_ASSIGNED TASK:_
Please report, as a single number, how many lines in the entries include the string "circle".

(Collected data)
******************************

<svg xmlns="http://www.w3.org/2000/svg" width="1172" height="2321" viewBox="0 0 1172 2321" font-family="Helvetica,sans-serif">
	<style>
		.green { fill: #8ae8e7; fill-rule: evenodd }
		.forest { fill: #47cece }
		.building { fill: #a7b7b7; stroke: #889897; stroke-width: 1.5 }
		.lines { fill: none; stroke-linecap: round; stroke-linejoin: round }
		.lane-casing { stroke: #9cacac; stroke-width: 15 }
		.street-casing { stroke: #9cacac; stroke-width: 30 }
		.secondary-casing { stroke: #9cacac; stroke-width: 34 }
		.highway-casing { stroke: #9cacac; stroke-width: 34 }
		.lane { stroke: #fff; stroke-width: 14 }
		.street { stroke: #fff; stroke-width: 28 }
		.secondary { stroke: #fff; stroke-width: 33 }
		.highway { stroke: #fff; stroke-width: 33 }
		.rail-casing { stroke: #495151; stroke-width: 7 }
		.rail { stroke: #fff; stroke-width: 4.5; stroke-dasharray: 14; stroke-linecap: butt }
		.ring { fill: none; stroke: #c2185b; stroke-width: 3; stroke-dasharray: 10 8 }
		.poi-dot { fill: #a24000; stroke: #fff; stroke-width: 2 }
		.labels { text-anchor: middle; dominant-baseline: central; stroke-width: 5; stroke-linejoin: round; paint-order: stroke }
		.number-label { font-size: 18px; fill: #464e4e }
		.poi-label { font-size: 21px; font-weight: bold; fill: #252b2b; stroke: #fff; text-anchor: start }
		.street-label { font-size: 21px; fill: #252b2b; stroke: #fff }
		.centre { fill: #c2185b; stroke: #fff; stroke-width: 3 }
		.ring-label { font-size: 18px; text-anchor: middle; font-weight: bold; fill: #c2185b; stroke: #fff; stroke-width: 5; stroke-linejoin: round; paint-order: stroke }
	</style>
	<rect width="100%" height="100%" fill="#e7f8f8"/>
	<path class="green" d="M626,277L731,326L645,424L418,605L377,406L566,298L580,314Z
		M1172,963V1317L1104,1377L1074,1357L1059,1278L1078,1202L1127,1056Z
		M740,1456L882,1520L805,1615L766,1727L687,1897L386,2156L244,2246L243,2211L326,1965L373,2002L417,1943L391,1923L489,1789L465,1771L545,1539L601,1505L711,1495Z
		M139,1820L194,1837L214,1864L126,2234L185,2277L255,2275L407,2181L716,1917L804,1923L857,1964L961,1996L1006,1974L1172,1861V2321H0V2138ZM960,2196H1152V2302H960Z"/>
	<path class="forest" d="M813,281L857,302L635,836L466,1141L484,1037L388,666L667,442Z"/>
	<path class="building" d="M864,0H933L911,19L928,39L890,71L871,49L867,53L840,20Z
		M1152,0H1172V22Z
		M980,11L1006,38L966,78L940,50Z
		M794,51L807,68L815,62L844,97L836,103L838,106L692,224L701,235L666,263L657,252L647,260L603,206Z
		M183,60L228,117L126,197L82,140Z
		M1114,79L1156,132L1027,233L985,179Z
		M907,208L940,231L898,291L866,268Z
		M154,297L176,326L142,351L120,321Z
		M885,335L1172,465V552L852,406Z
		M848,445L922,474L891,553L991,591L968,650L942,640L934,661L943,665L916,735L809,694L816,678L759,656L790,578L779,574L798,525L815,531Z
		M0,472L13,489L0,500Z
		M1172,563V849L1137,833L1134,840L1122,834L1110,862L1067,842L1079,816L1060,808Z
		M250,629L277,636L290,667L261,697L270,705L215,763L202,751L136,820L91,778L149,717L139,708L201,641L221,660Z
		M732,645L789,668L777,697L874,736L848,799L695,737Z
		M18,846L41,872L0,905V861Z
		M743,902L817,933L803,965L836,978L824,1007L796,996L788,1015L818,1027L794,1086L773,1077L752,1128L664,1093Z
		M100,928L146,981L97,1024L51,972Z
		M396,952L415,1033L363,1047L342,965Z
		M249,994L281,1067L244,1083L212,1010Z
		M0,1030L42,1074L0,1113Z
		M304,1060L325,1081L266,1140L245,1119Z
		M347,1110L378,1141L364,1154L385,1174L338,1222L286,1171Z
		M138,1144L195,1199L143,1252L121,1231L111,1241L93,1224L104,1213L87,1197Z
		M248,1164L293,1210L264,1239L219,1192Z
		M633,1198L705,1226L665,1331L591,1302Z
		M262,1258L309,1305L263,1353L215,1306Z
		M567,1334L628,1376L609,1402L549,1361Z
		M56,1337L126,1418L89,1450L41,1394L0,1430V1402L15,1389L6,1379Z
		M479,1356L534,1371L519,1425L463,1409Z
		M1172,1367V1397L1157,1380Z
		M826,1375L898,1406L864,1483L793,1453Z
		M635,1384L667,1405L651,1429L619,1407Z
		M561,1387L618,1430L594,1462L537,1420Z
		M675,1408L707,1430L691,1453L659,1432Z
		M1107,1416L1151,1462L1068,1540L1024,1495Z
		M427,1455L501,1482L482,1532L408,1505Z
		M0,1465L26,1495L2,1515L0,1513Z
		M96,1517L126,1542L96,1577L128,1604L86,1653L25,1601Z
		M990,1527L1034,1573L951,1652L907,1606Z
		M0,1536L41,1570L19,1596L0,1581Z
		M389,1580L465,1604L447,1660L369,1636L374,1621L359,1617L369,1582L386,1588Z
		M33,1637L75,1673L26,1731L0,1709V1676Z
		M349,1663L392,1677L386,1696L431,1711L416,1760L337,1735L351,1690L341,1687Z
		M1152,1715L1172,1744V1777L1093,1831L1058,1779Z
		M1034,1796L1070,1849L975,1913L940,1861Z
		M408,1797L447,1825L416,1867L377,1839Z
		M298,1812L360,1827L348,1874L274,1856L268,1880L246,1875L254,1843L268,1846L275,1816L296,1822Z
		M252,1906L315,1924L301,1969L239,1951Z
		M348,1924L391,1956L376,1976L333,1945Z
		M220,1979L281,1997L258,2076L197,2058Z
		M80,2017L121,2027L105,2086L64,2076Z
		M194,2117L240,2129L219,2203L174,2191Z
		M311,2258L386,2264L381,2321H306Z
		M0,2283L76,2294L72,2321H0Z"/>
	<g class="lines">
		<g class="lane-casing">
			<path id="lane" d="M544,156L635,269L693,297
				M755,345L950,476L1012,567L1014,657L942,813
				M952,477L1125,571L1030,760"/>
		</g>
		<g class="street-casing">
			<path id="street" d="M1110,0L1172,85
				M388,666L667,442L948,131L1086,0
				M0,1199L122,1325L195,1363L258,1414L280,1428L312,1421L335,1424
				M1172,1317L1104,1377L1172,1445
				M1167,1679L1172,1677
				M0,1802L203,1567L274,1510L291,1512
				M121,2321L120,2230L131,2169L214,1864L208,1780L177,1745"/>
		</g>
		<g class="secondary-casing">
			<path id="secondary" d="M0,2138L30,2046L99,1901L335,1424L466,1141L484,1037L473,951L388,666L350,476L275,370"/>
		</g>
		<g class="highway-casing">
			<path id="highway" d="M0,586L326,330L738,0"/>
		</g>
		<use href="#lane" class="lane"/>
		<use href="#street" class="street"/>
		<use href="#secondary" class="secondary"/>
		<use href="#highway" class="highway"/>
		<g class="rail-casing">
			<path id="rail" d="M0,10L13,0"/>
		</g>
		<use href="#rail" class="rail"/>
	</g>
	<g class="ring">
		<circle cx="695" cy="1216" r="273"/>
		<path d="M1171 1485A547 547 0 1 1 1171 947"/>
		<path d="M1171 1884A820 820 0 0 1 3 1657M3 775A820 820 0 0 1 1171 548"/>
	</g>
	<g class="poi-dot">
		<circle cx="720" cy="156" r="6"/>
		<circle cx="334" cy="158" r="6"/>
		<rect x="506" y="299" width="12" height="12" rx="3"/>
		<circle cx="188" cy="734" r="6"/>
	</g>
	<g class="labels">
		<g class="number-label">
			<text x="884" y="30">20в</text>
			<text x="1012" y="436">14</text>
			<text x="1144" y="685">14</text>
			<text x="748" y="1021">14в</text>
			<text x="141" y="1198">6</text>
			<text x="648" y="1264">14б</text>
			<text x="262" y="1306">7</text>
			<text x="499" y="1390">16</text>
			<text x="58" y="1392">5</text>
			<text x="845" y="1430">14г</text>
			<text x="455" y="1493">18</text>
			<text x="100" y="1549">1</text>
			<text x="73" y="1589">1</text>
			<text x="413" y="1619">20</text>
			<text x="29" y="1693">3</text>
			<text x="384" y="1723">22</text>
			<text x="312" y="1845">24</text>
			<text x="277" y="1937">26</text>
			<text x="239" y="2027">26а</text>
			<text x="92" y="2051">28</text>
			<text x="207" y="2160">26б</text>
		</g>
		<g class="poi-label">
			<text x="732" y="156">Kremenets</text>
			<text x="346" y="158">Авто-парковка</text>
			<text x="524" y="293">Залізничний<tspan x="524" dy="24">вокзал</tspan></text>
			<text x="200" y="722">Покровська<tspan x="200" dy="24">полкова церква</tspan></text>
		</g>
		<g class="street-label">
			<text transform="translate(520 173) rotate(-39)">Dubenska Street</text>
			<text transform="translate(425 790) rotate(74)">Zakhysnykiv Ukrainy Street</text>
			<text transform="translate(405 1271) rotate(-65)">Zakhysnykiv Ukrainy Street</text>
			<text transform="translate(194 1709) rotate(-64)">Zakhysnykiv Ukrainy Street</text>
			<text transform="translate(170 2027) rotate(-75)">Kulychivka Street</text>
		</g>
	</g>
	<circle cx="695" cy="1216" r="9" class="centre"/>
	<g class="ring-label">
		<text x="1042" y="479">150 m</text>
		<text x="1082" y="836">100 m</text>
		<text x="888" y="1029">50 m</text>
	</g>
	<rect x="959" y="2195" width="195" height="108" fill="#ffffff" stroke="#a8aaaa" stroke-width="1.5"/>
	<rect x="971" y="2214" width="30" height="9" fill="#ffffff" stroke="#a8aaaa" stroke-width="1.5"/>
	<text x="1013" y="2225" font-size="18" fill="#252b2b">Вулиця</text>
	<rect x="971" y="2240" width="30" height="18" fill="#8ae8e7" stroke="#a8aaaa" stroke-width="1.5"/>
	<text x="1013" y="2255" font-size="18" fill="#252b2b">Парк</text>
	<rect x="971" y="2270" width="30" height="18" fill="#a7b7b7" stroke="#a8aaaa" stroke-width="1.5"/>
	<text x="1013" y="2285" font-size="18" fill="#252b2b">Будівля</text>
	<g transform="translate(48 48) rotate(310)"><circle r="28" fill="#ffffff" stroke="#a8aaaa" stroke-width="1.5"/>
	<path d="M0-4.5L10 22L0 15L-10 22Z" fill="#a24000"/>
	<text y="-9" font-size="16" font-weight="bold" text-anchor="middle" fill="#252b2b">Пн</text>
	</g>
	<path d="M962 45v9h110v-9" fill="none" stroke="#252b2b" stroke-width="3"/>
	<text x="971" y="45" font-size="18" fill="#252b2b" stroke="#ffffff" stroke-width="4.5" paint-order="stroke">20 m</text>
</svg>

******************************

_WRITTEN SOLUTION:_
6